Locking multiple variables using non-atomic locks introduces the possibility of program deadlock. An atomic lock locks multiple variables all at once. If it cannot lock all of them, it does not lock any of them.
Parallel Scientific Computation: A Structured Approach using BSP and MPI
If two threads each need to lock the same two variables using non-atomic locks, it is possible that one thread will lock one of them and the second thread will lock the second variable. In such a case, neither thread can complete, and deadlock results. Many parallel programs require that their subtasks act in synchrony. This requires the use of a barrier.
Barriers are typically implemented using a lock or a semaphore. However, this approach is generally difficult to implement and requires correctly designed data structures. Not all parallelization results in speed-up. Generally, as a task is split up into more and more threads, those threads spend an ever-increasing portion of their time communicating with each other or waiting on each other for access to resources. This problem, known as parallel slowdown ,  can be improved in some cases by software analysis and redesign.
Applications are often classified according to how often their subtasks need to synchronize or communicate with each other. An application exhibits fine-grained parallelism if its subtasks must communicate many times per second; it exhibits coarse-grained parallelism if they do not communicate many times per second, and it exhibits embarrassing parallelism if they rarely or never have to communicate. Embarrassingly parallel applications are considered the easiest to parallelize.

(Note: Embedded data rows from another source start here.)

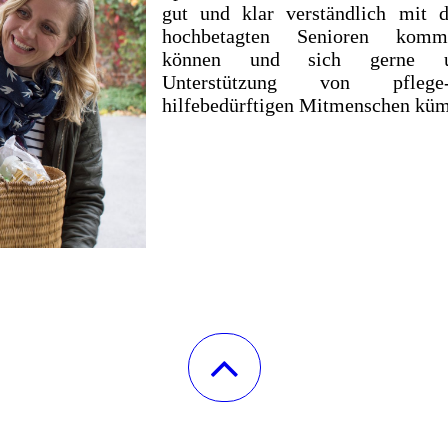
gut und klar verständlich mit d
hochbetagten Senioren kommu
können und sich gerne 
Unterstützung von pfle
hilfebedürftigen Mitmenschen kü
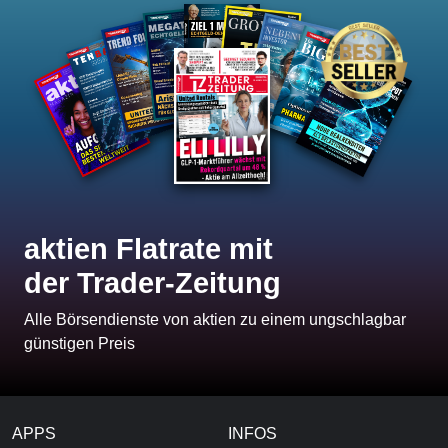
aktien Flatrate mit
der Trader-Zeitung
Alle Börsendienste von aktien zu einem ungschlagbar
günstigen Preis
APPS
INFOS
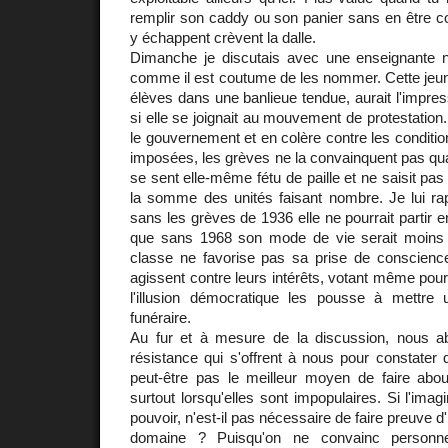
remplir son caddy ou son panier sans en être c
y échappent crèvent la dalle.
Dimanche je discutais avec une enseignante n
comme il est coutume de les nommer. Cette jeu
élèves dans une banlieue tendue, aurait l'impre
si elle se joignait au mouvement de protestation.
le gouvernement et en colère contre les conditions
imposées, les grèves ne la convainquent pas quant
se sent elle-même fétu de paille et ne saisit pas q
la somme des unités faisant nombre. Je lui r
sans les grèves de 1936 elle ne pourrait partir 
que sans 1968 son mode de vie serait moins 
classe ne favorise pas sa prise de conscience,
agissent contre leurs intérêts, votant même pou
l'illusion démocratique les pousse à mettre u
funéraire.
Au fur et à mesure de la discussion, nous 
résistance qui s'offrent à nous pour constater
peut-être pas le meilleur moyen de faire about
surtout lorsqu'elles sont impopulaires. Si l'imagi
pouvoir, n'est-il pas nécessaire de faire preuve d
domaine ? Puisqu'on ne convainc personne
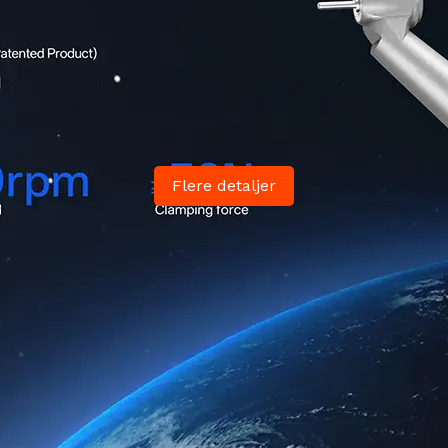
Flere detaljer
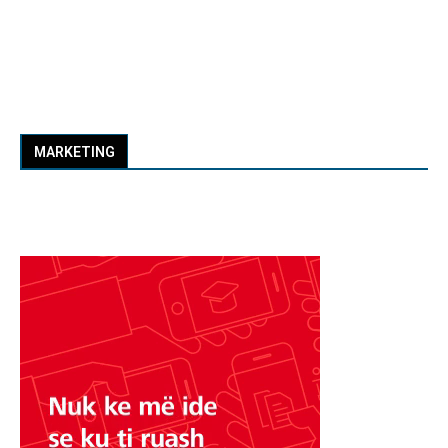
MARKETING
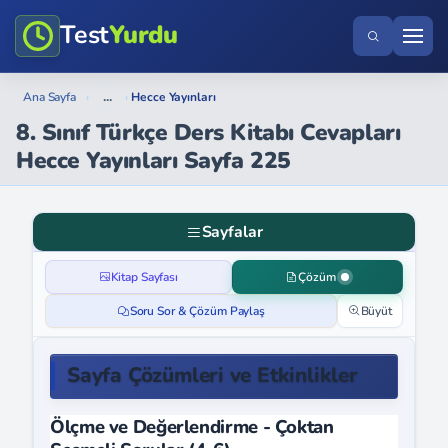
Test
Yurdu
...
Ana Sayfa
›
›
Hecce Yayınları
8. Sınıf Türkçe Ders Kitabı Cevapları
Hecce Yayınları Sayfa 225
Sayfalar
Kitap Sayfası
Çözüm
Soru Sor & Çözüm Paylaş
Büyüt
Sayfa Çözümleri ve Etkinlikler
Ölçme ve Değerlendirme - Çoktan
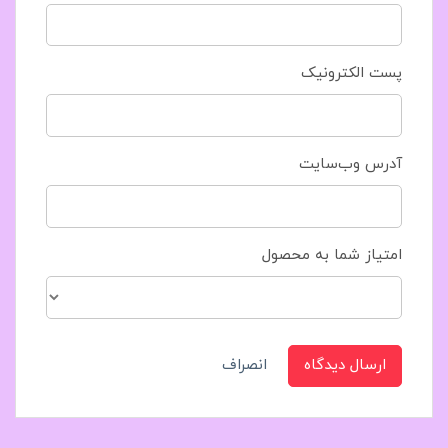
پست الکترونیک
آدرس وب‌سایت
امتیاز شما به محصول
ارسال دیدگاه
انصراف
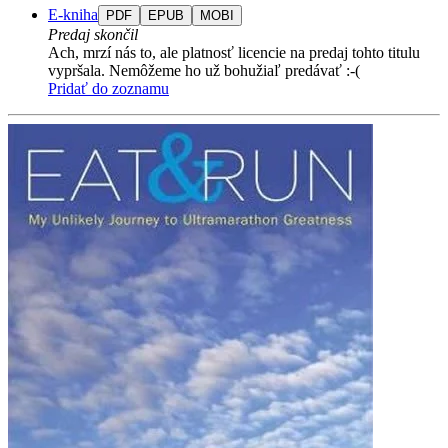
E-kniha
PDF
EPUB
MOBI
Predaj skončil
Ach, mrzí nás to, ale platnosť licencie na predaj tohto titulu
vypršala. Nemôžeme ho už bohužiaľ predávať :-(
Pridať do zoznamu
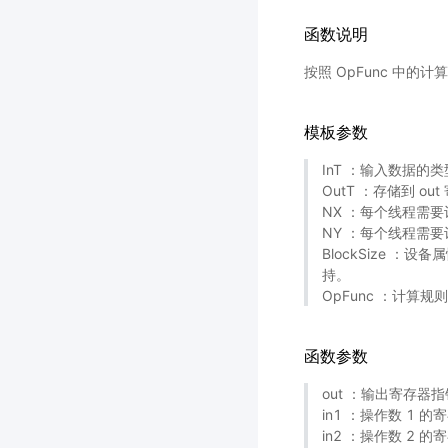
函数说明
按照 OpFunc 中的计
模板参数
InT ：输入数据的
OutT ：存储到 o
NX ：每个线程需要
NY ：每个线程需要
BlockSize ：
持。
OpFunc ：计算规
函数参数
out ：输出寄存器指
in1 ：操作数 1 的
in2 ：操作数 2 的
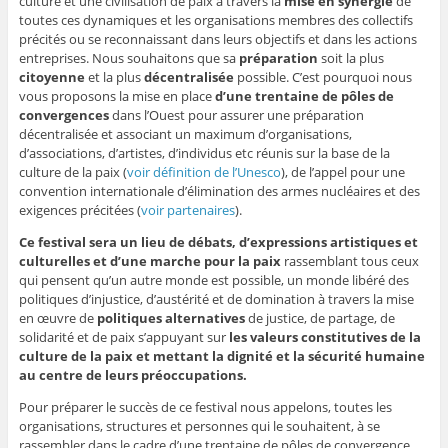
culture et une civilisation de paix à travers la
mise en synergie
de
toutes ces dynamiques et les organisations membres des collectifs
précités ou se reconnaissant dans leurs objectifs et dans les actions
entreprises. Nous souhaitons que sa
préparation
soit la plus
citoyenne
et la plus
décentralisée
possible. C’est pourquoi nous
vous proposons la mise en place
d’une trentaine de pôles de
convergences
dans l’Ouest pour assurer une préparation
décentralisée et associant un maximum d’organisations,
d’associations, d’artistes, d’individus etc réunis sur la base de la
culture de la paix (
voir définition de l’Unesco
), de l’appel pour une
convention internationale d’élimination des armes nucléaires et des
exigences précitées (
voir partenaires
).
Ce festival sera un lieu de débats, d’expressions artistiques et
culturelles et d’une marche pour la paix
rassemblant tous ceux
qui pensent qu’un autre monde est possible, un monde libéré des
politiques d’injustice, d’austérité et de domination à travers la mise
en œuvre de
politiques alternatives
de justice, de partage, de
solidarité et de paix s’appuyant sur
les valeurs constitutives de la
culture de la paix et mettant la dignité et la sécurité humaine
au centre de leurs préoccupations.
Pour préparer le succès de ce festival nous appelons, toutes les
organisations, structures et personnes qui le souhaitent, à se
rassembler dans le cadre d’une trentaine de pôles de convergence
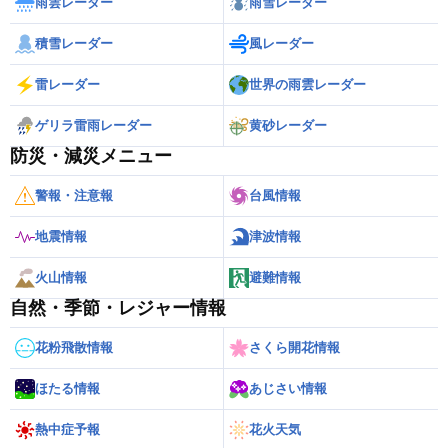
雨雲レーダー
雨雪レーダー
積雪レーダー
風レーダー
雷レーダー
世界の雨雲レーダー
ゲリラ雷雨レーダー
黄砂レーダー
防災・減災メニュー
警報・注意報
台風情報
地震情報
津波情報
火山情報
避難情報
自然・季節・レジャー情報
花粉飛散情報
さくら開花情報
ほたる情報
あじさい情報
熱中症予報
花火天気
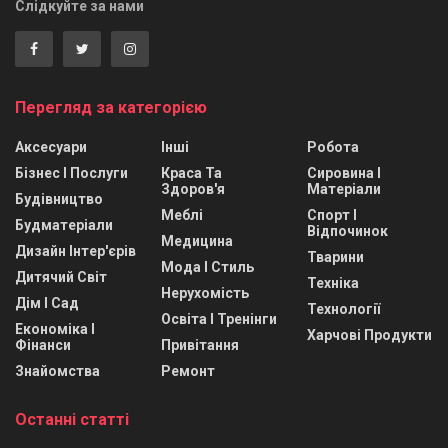
Слідкуйте за нами
Перегляд за категорією
Аксесуари
Інші
Робота
Бізнес І Послуги
Краса Та
Сировина І
Здоров'я
Матеріали
Будівництво
Меблі
Спорт І
Будматеріали
Відпочинок
Медицина
Дизайн Інтер'єрів
Тварини
Мода І Стиль
Дитячий Світ
Техніка
Нерухомість
Дім І Сад
Технології
Освіта І Тренінги
Економіка І
Харчові Продукти
Фінанси
Привітання
Знайомства
Ремонт
Останні статті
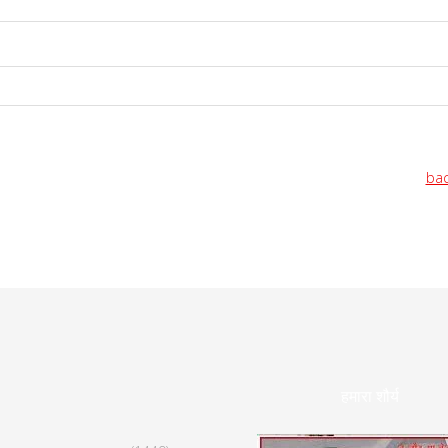
bac
हमारा शौर्य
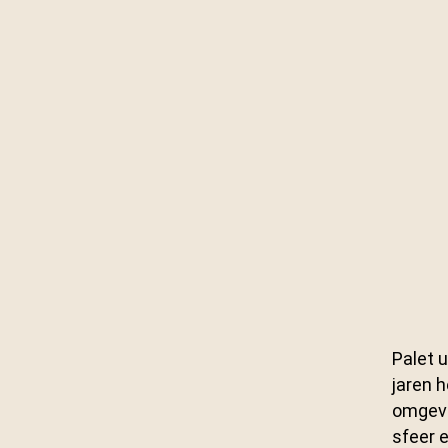
Palet u
jaren h
omgevi
sfeer 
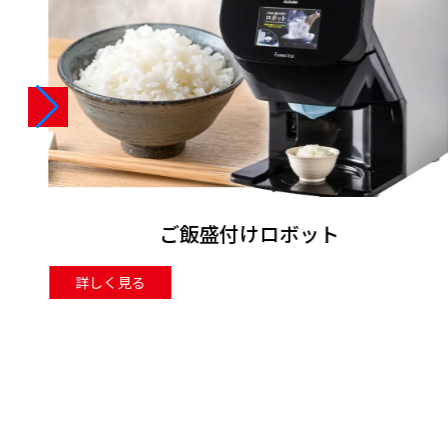
のり巻きロボット
詳しく見る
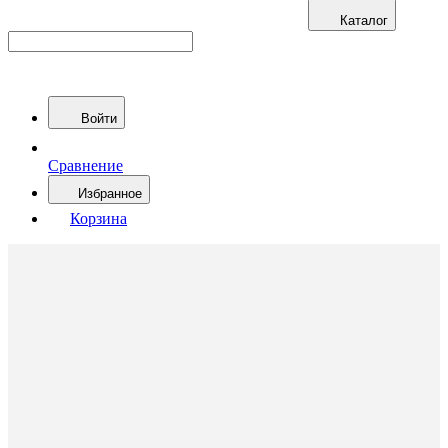
Каталог
Войти
Сравнение
Избранное
Корзина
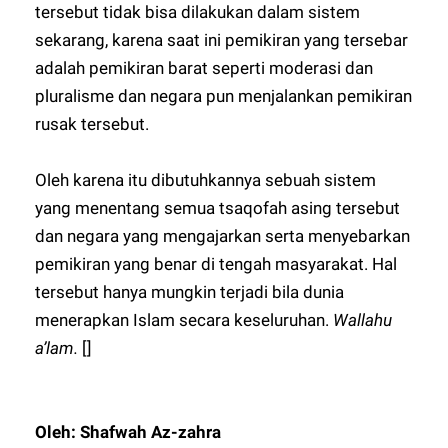
tersebut tidak bisa dilakukan dalam sistem
sekarang, karena saat ini pemikiran yang tersebar
adalah pemikiran barat seperti moderasi dan
pluralisme dan negara pun menjalankan pemikiran
rusak tersebut.
Oleh karena itu dibutuhkannya sebuah sistem
yang menentang semua tsaqofah asing tersebut
dan negara yang mengajarkan serta menyebarkan
pemikiran yang benar di tengah masyarakat. Hal
tersebut hanya mungkin terjadi bila dunia
menerapkan Islam secara keseluruhan.
Wallahu
a’lam.
[]
Oleh: Shafwah Az-zahra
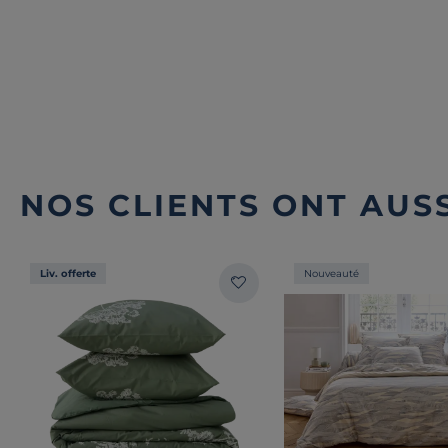
NOS CLIENTS ONT AUSS
Liv. offerte
Nouveauté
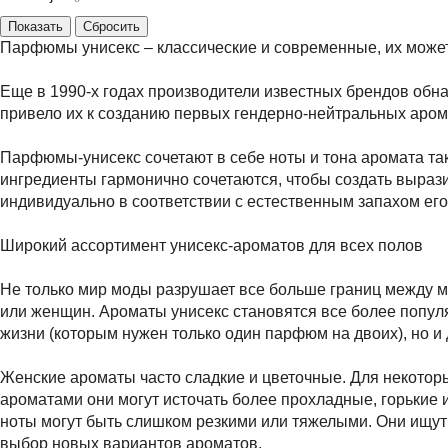
Парфюмы унисекс – классические и современные, их може
Еще в 1990-х годах производители известных брендов обн
привело их к созданию первых гендерно-нейтральных аром
Парфюмы-унисекс сочетают в себе ноты и тона аромата та
ингредиенты гармонично сочетаются, чтобы создать выраз
индивидуально в соответствии с естественным запахом его
Широкий ассортимент унисекс-ароматов для всех полов
Не только мир моды разрушает все больше границ между 
или женщин. Ароматы унисекс становятся все более попу
жизни (которым нужен только один парфюм на двоих), но и 
Женские ароматы часто сладкие и цветочные. Для некотор
ароматами они могут источать более прохладные, горькие 
ноты могут быть слишком резкими или тяжелыми. Они ищут
выбор новых вариантов ароматов.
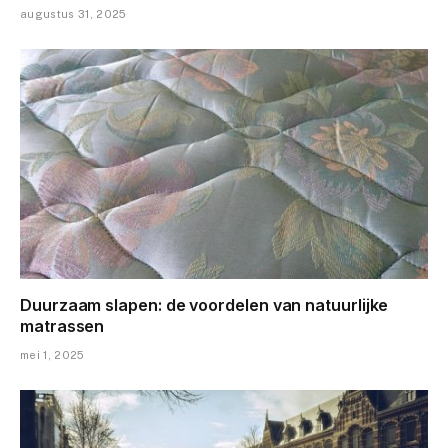
augustus 31, 2025
Duurzaam slapen: de voordelen van natuurlijke
matrassen
mei 1, 2025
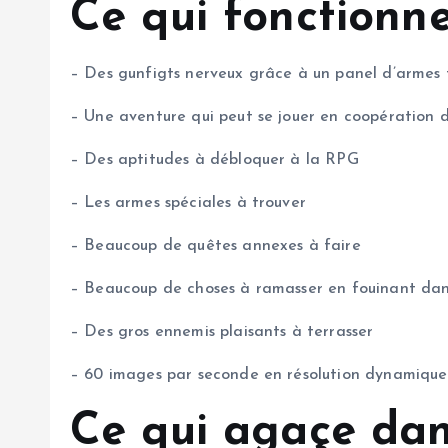
Ce qui fonctionn
– Des gunfigts nerveux grâce à un panel d’armes to
– Une aventure qui peut se jouer en coopération d
– Des aptitudes à débloquer à la RPG
– Les armes spéciales à trouver
– Beaucoup de quêtes annexes à faire
– Beaucoup de choses à ramasser en fouinant dan
– Des gros ennemis plaisants à terrasser
– 60 images par seconde en résolution dynamique
Ce qui agaçe dan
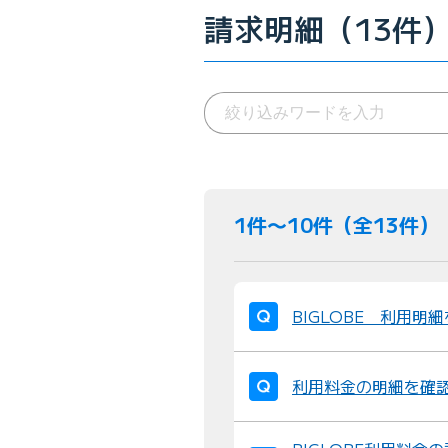
請求明細（13件
1件〜10件（全13件）
BIGLOBE 利用明
利用料金の明細を確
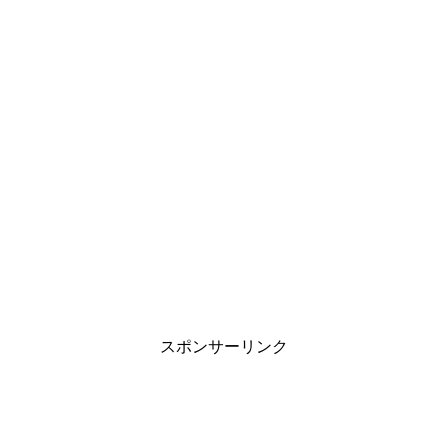
スポンサーリンク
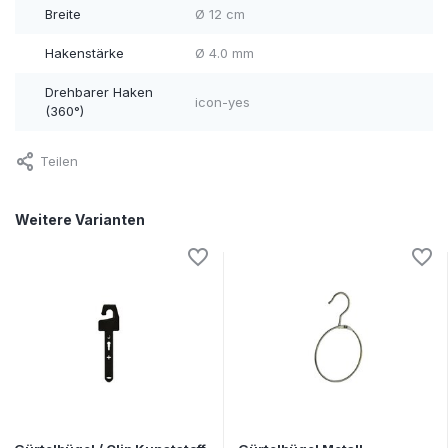
Breite
Ø 12 cm
Hakenstärke
Ø 4.0 mm
Drehbarer Haken
icon-yes
(360°)
Teilen
Weitere Varianten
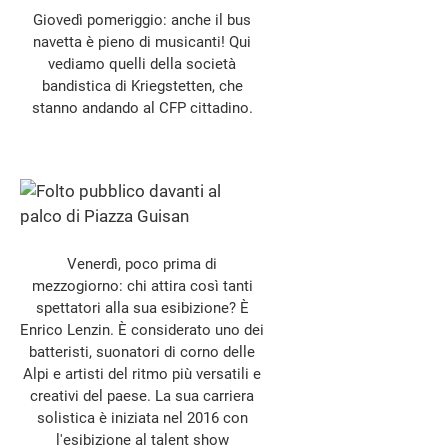
Giovedì pomeriggio: anche il bus
navetta è pieno di musicanti! Qui
vediamo quelli della società
bandistica di Kriegstetten, che
stanno andando al CFP cittadino.
Venerdì, poco prima di
mezzogiorno: chi attira così tanti
spettatori alla sua esibizione? È
Enrico Lenzin. È considerato uno dei
batteristi, suonatori di corno delle
Alpi e artisti del ritmo più versatili e
creativi del paese. La sua carriera
solistica è iniziata nel 2016 con
l'esibizione al talent show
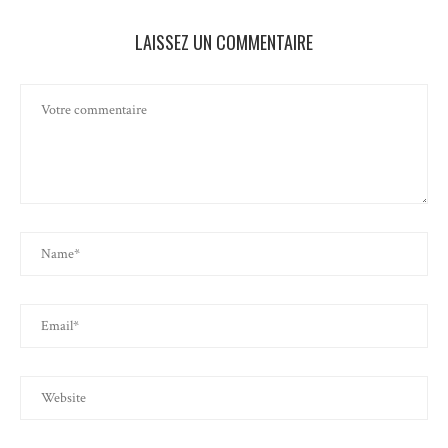
LAISSEZ UN COMMENTAIRE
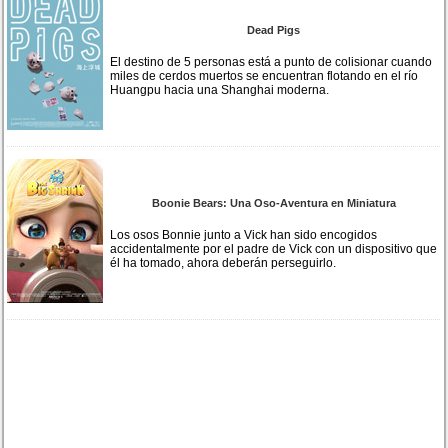
Dead Pigs
El destino de 5 personas está a punto de colisionar cuando
miles de cerdos muertos se encuentran flotando en el río
Huangpu hacia una Shanghai moderna.
Boonie Bears: Una Oso-Aventura en Miniatura
Los osos Bonnie junto a Vick han sido encogidos
accidentalmente por el padre de Vick con un dispositivo que
él ha tomado, ahora deberán perseguirlo.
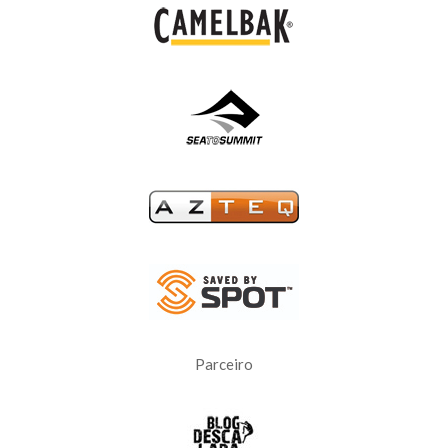
Parceiro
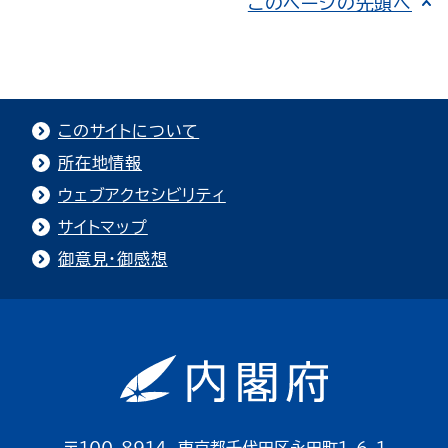
このページの先頭へ
このサイトについて
所在地情報
ウェブアクセシビリティ
サイトマップ
御意見・御感想
〒100-8914 東京都千代田区永田町1-6-1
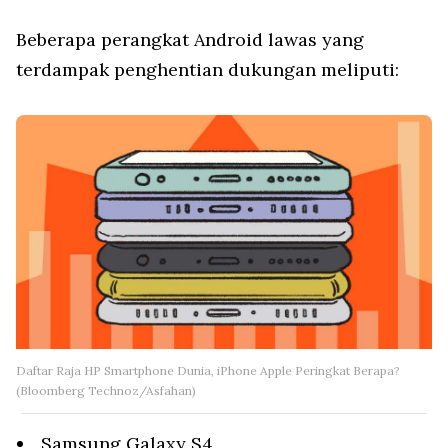
Beberapa perangkat Android lawas yang
terdampak penghentian dukungan meliputi:
Daftar Raja HP Smartphone Dunia, iPhone Apple Peringkat Berapa?
(Bloomberg Technoz/Asfahan)
Samsung Galaxy S4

Parallel programming languages and parallel computers must have a consistency model also known as a memory model. The consistency model defines rules for how operations on computer memory occur and how results are produced. One of the first consistency models was Leslie Lamport 's sequential consistency model. Sequential consistency is the property of a parallel program that its parallel execution produces the same results as a sequential program.
Specifically, a program is sequentially consistent if "the results of any execution is the same as if the operations of all the processors were executed in some sequential order, and the operations of each individual processor appear in this sequence in the order specified by its program".
Software transactional memory is a common type of consistency model. Software transactional memory borrows from database theory the concept of atomic transactions and applies them to memory accesses. Mathematically, these models can be represented in several ways.
Subscriviu-vos al butlletí
Introduced in , Petri nets were an early attempt to codify the rules of consistency models. Dataflow theory later built upon these, and Dataflow architectures were created to physically implement the ideas of dataflow theory. Beginning in the late s, process calculi such as Calculus of Communicating Systems and Communicating Sequential Processes were developed to permit algebraic reasoning about systems composed of interacting components. Michael J. Flynn created one of the earliest classification systems for parallel and sequential computers and programs, now known as Flynn's taxonomy.